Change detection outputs
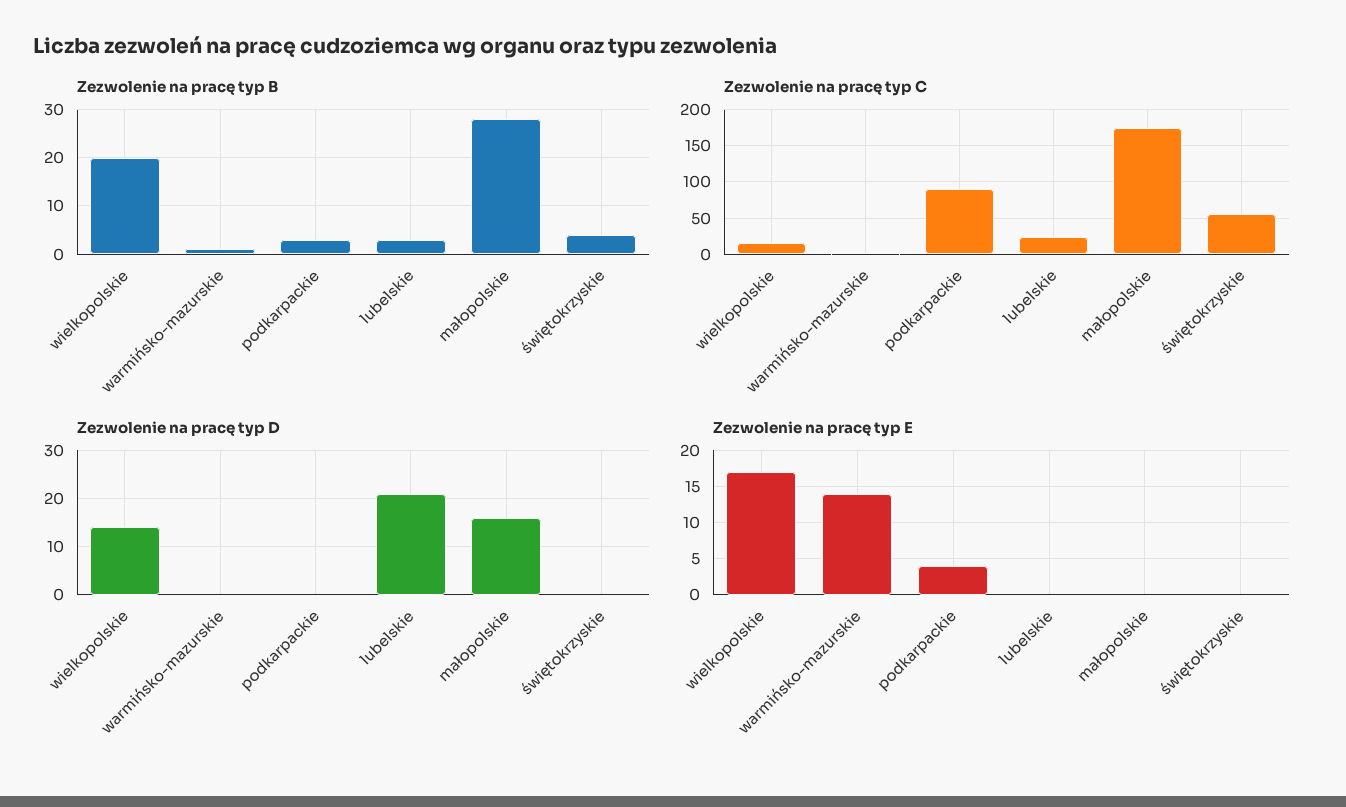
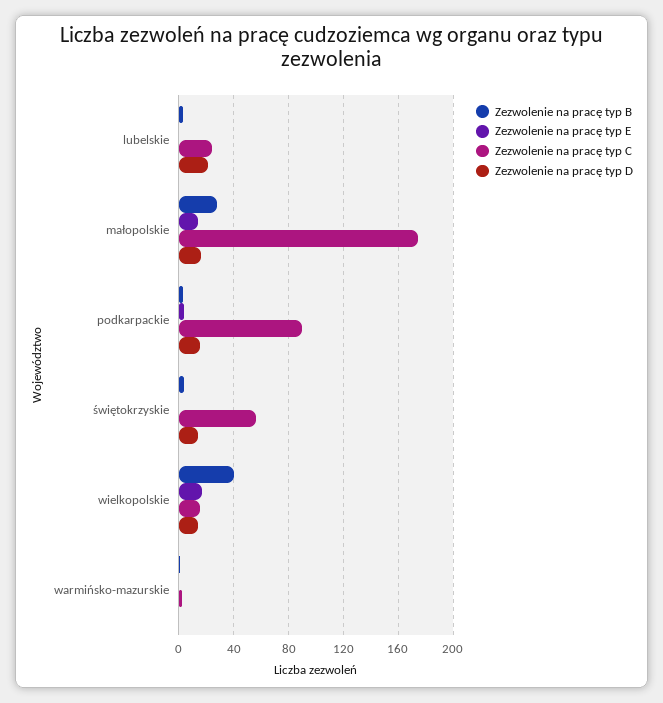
Zezwolenie na pracę typ B, wielkopolskie: 20 -> 40
Zezwolenie na pracę typ D, podkarpackie: 0 -> 15
Zezwolenie na pracę typ D, świętokrzyskie: 0 -> 15
Zezwolenie na pracę typ E, warmińsko-mazurskie: 14 -> 0
Zezwolenie na pracę typ E, małopolskie: 0 -> 15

## What is needed
Restate word for word the lines above, beginning with the one that contains "Zezwolenie na pracę typ D, podkarpackie: 0" and ending with the last line.

## Finished task
Zezwolenie na pracę typ D, podkarpackie: 0 -> 15
Zezwolenie na pracę typ D, świętokrzyskie: 0 -> 15
Zezwolenie na pracę typ E, warmińsko-mazurskie: 14 -> 0
Zezwolenie na pracę typ E, małopolskie: 0 -> 15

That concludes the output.